The genetic manipulation of cytochrome b6f composition is complicated by six of the eight subunits of the complex being plastid genome-encoded. The only subunits encoded in the nucleus are the Rieske iron-sulfur protein (encoded by the petC gene), the small peripheral PetM subunit, and the ferredoxin-NADP+ oxidoreductase encoded by the petH gene (5). The roles of the PetG, PetL, PetM, and PetN subunits are not known, but stabilizing activity is a possibility. The PetL subunit of cytochrome b6f is not essential for biogenesis and function, but removal in plant cells affected the mature leaves of tobacco plants. While young mutant leaves accumulate comparable amounts of cytochrome b6f complex and have an identical assimilation capacity as wild type leaves, both cytochrome b6f complex contents and assimilation capacities of mature and old leaves are strongly reduced in the mutant, indicating that the cytochrome b6f complex is less stable than in the wild type (5). Reduced complex stability was also confirmed by in vitro treatments of isolated thylakoids with chaotropic reagents.

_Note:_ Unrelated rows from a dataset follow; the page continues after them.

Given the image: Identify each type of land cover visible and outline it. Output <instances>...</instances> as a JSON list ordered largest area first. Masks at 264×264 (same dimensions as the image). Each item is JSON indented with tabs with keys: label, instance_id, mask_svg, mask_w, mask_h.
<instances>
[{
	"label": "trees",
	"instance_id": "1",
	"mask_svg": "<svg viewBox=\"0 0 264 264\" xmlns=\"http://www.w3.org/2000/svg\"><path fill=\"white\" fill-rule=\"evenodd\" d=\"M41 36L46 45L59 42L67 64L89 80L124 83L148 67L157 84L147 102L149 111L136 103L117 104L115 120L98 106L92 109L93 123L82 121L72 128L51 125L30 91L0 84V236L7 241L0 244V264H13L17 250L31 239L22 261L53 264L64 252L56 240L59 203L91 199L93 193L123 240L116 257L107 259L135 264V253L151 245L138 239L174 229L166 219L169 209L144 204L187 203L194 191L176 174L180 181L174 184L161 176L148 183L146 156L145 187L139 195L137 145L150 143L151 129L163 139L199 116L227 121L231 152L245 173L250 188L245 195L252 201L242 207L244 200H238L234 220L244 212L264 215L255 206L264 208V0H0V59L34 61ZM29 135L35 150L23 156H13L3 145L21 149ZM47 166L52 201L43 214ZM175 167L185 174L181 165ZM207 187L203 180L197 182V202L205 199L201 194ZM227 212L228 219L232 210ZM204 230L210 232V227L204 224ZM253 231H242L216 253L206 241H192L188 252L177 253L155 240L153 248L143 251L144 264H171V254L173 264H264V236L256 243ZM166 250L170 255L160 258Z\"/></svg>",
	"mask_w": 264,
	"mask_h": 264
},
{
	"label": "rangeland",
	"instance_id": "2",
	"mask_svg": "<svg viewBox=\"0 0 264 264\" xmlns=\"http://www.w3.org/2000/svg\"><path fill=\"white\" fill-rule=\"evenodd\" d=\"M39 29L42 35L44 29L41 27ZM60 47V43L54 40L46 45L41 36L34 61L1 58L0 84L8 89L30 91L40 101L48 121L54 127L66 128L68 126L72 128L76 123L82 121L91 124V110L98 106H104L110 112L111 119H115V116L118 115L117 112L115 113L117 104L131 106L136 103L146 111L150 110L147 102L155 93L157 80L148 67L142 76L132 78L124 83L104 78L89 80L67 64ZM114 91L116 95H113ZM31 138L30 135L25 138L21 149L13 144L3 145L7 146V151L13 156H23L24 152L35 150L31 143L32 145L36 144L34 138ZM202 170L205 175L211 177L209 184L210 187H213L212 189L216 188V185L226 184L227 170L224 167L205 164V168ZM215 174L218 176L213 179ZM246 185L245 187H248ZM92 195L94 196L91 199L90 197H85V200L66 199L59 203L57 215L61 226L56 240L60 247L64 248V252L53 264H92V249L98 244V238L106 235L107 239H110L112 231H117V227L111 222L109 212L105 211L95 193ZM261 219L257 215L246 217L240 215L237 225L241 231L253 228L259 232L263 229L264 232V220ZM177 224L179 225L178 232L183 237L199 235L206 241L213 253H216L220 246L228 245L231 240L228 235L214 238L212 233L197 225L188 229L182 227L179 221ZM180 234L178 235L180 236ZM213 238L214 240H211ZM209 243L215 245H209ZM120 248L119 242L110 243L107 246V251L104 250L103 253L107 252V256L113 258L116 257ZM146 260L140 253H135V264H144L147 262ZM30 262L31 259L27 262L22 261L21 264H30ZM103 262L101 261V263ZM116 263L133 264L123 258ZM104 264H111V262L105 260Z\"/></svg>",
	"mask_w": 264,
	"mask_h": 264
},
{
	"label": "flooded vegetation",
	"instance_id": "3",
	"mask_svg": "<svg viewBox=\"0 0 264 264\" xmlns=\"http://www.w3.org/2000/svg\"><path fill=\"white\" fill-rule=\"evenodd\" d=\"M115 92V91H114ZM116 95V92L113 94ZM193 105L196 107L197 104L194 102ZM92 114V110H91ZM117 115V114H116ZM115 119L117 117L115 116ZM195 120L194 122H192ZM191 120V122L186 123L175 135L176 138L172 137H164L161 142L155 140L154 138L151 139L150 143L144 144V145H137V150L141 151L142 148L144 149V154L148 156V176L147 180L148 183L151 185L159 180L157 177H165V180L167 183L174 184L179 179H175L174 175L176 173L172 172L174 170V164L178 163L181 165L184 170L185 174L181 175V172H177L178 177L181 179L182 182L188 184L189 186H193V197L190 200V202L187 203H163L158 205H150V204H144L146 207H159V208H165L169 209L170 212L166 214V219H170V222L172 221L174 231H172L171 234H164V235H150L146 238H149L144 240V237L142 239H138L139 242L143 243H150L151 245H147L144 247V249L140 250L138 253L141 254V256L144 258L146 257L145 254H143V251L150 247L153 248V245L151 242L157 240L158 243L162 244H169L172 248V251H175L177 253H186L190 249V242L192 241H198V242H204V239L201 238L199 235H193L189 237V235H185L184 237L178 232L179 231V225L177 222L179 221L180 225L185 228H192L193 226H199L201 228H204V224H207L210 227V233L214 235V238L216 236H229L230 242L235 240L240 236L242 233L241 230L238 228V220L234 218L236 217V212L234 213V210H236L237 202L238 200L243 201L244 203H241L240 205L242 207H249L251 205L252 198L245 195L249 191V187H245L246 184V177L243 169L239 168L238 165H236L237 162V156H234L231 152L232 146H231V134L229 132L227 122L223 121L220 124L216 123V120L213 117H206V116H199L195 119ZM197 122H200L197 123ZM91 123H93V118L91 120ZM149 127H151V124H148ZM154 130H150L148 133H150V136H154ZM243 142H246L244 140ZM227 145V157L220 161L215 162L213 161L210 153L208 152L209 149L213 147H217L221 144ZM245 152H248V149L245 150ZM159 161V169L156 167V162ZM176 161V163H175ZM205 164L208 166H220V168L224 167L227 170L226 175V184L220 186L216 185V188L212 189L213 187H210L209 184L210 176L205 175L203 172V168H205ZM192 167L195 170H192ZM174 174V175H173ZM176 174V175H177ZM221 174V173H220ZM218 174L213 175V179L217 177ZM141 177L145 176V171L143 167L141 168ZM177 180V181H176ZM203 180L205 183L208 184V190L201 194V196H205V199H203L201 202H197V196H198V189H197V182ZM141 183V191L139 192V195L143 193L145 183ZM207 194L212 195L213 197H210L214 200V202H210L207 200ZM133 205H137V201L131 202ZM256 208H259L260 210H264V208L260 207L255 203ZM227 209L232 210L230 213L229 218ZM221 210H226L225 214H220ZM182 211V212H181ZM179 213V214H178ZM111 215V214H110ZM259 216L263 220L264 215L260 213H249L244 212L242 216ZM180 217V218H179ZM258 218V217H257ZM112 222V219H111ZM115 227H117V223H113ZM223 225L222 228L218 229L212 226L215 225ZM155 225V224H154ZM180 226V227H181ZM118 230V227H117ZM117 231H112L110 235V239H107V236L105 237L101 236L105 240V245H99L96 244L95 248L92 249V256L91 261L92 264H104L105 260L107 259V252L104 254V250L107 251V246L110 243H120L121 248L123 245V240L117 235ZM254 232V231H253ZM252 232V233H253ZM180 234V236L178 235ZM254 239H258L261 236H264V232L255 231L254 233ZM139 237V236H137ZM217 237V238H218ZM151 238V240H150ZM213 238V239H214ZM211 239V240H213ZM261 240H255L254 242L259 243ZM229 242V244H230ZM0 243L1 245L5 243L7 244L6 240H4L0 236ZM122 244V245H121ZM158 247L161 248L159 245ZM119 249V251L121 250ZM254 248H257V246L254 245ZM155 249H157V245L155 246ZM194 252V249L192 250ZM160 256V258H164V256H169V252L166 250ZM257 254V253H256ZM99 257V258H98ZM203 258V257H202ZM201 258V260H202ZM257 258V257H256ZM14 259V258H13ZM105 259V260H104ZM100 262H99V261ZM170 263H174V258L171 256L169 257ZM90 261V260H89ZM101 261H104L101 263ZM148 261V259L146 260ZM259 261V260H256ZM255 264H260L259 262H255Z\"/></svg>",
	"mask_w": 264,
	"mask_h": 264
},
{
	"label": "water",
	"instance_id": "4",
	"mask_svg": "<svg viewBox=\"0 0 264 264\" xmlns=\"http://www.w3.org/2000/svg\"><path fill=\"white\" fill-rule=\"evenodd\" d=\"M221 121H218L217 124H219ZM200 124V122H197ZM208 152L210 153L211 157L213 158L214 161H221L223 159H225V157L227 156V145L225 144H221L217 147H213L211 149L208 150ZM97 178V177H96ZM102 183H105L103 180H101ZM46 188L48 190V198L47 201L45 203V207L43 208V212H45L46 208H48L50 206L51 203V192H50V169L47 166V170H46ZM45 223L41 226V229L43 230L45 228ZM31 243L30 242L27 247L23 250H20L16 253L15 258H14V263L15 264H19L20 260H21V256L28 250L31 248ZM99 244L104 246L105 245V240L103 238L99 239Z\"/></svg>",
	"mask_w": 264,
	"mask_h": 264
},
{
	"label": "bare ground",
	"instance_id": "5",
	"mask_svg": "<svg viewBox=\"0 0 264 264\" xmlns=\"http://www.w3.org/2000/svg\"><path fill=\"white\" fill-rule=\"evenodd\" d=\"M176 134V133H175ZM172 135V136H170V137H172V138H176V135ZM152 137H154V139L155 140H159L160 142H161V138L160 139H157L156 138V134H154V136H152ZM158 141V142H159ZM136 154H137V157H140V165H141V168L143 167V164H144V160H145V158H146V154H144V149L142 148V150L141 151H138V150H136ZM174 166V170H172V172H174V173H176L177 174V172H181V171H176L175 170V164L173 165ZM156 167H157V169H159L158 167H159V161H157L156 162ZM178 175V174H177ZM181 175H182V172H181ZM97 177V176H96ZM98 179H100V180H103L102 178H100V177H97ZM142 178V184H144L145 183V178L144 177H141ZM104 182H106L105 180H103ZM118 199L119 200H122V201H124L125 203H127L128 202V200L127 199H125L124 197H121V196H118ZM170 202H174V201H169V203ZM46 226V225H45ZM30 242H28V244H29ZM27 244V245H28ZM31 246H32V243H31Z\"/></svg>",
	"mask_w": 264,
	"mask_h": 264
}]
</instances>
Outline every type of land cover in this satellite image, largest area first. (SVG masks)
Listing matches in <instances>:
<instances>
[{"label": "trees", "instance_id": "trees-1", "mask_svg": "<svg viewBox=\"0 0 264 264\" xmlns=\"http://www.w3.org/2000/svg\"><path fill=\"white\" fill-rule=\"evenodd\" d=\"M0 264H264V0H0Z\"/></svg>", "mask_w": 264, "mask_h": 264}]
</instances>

Since light is not required for catalytic turnover of the cytochrome b6f complex, the role of the single chlorophyll a in the structure and function of the complex is unknown. The purified b6f complex from Tyr112Phe or Phe133Leu mutants was characterized by a loss of bound Chl and heme b, a shift in the absorbance peak and increase in bandwidth, and relatively small time-resolved absorbance anisotropy values of the Chl Qy band (7). The study was unable to determine the role of chlorophyll a, but it was concluded that the aromatic residues of subunit IV are important in maintaining the short lifetime of the singlet excited state which would normally undergo quenching from β-carotene. The probability of singlet oxygen formation decreases upon interaction with the cytochrome b6f complex.